The Supreme Court’s ruling in Griswold v. Connecticut marked the beginning of an era of change for sexual and reproductive rights in the United States. Ruling that the states had no right to ban contraception for married couples, the landmark decision in the Griswold v. Connecticut case established — for the first time — a constitutional right to privacy regarding reproductive decisions that paved the way for the legalization of birth control for unmarried couples, and ultimately, Roe v. Wade and safe and legal abortion.

It signified the court’s belief that people should be free from the unnecessary interference of the state and considered “the very idea [of searching marital bedrooms for contraception] is repulsive to the notions of privacy surrounding the marriage relationship.”

The Significance of Griswold v. Connecticut

In 1965, at the time of the Griswold decision, 32 women were dying for every 100,000 live births in America. Today, the rate is less than half that. Infant mortality has fallen even faster: from 25 deaths to six deaths per 1,000 live births. Access to birth control has also helped women to lead healthier lives across the board. People take the pill for a variety of reasons — in fact 58% of all women who use the pill rely on it, at least in part, for something other than pregnancy prevention, including endometriosis, cramps, or even acne.

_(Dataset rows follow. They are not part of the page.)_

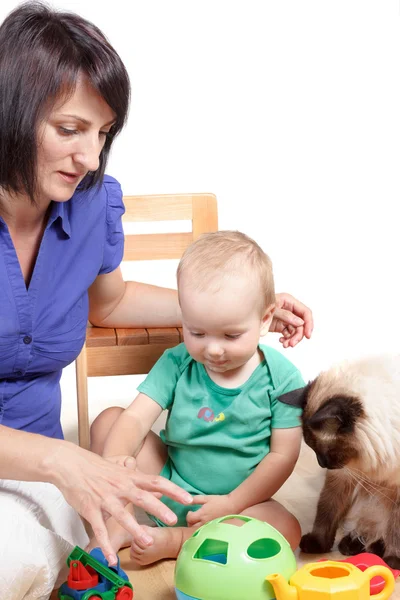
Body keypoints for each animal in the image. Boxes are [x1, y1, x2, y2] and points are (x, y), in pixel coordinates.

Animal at [280, 354, 400, 568]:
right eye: (311, 448)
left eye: (325, 451)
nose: (321, 463)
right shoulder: (342, 475)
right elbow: (327, 510)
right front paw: (318, 544)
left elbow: (395, 527)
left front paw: (393, 560)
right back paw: (353, 545)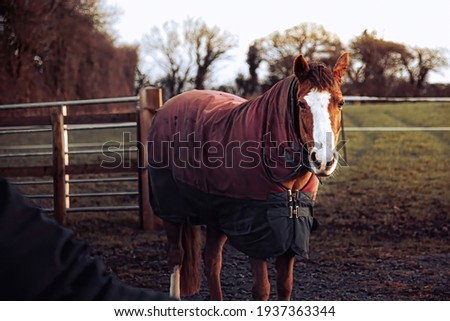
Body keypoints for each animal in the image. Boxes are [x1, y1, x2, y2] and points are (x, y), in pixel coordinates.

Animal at [146, 51, 350, 298]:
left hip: (218, 214)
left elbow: (285, 286)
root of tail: (166, 107)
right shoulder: (256, 235)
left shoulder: (290, 235)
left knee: (212, 261)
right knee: (177, 256)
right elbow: (262, 289)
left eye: (340, 103)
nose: (323, 160)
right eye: (301, 104)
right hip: (172, 211)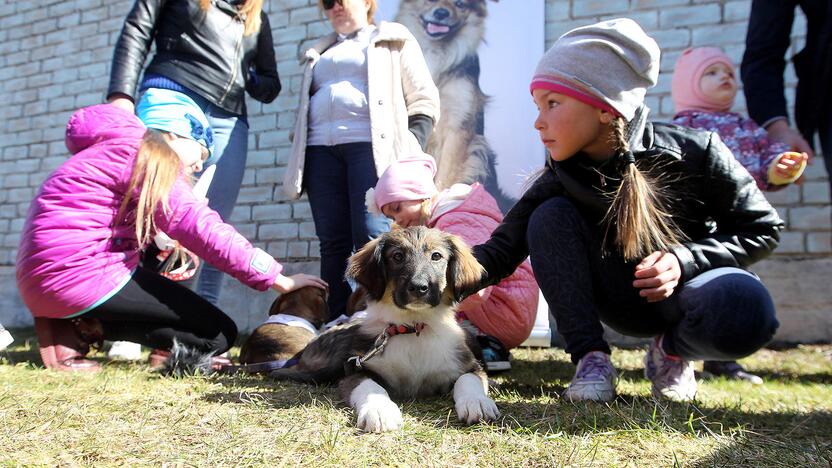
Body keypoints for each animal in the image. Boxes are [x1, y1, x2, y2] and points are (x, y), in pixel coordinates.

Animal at [270, 227, 498, 432]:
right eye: (397, 256)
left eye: (436, 256)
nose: (419, 287)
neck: (412, 328)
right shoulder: (355, 369)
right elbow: (371, 387)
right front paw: (379, 411)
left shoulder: (467, 365)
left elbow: (468, 380)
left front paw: (477, 402)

Thanks in part to the ruling in Griswold v. Connecticut, and the possibilities the decision created, birth control has had a dramatic impact on individuals and families in this country — allowing people to invest in their futures and their careers and giving them time to plan for their families.  A report from the Guttmacher Institute shows that women use contraception to achieve their life goals. When you look at the numbers, it couldn’t be clearer: From 1960 to 2011, the percentage of women who completed four or more years of college multiplied by six — and the number of married women in the labor force nearly doubled between 1960 and 2012.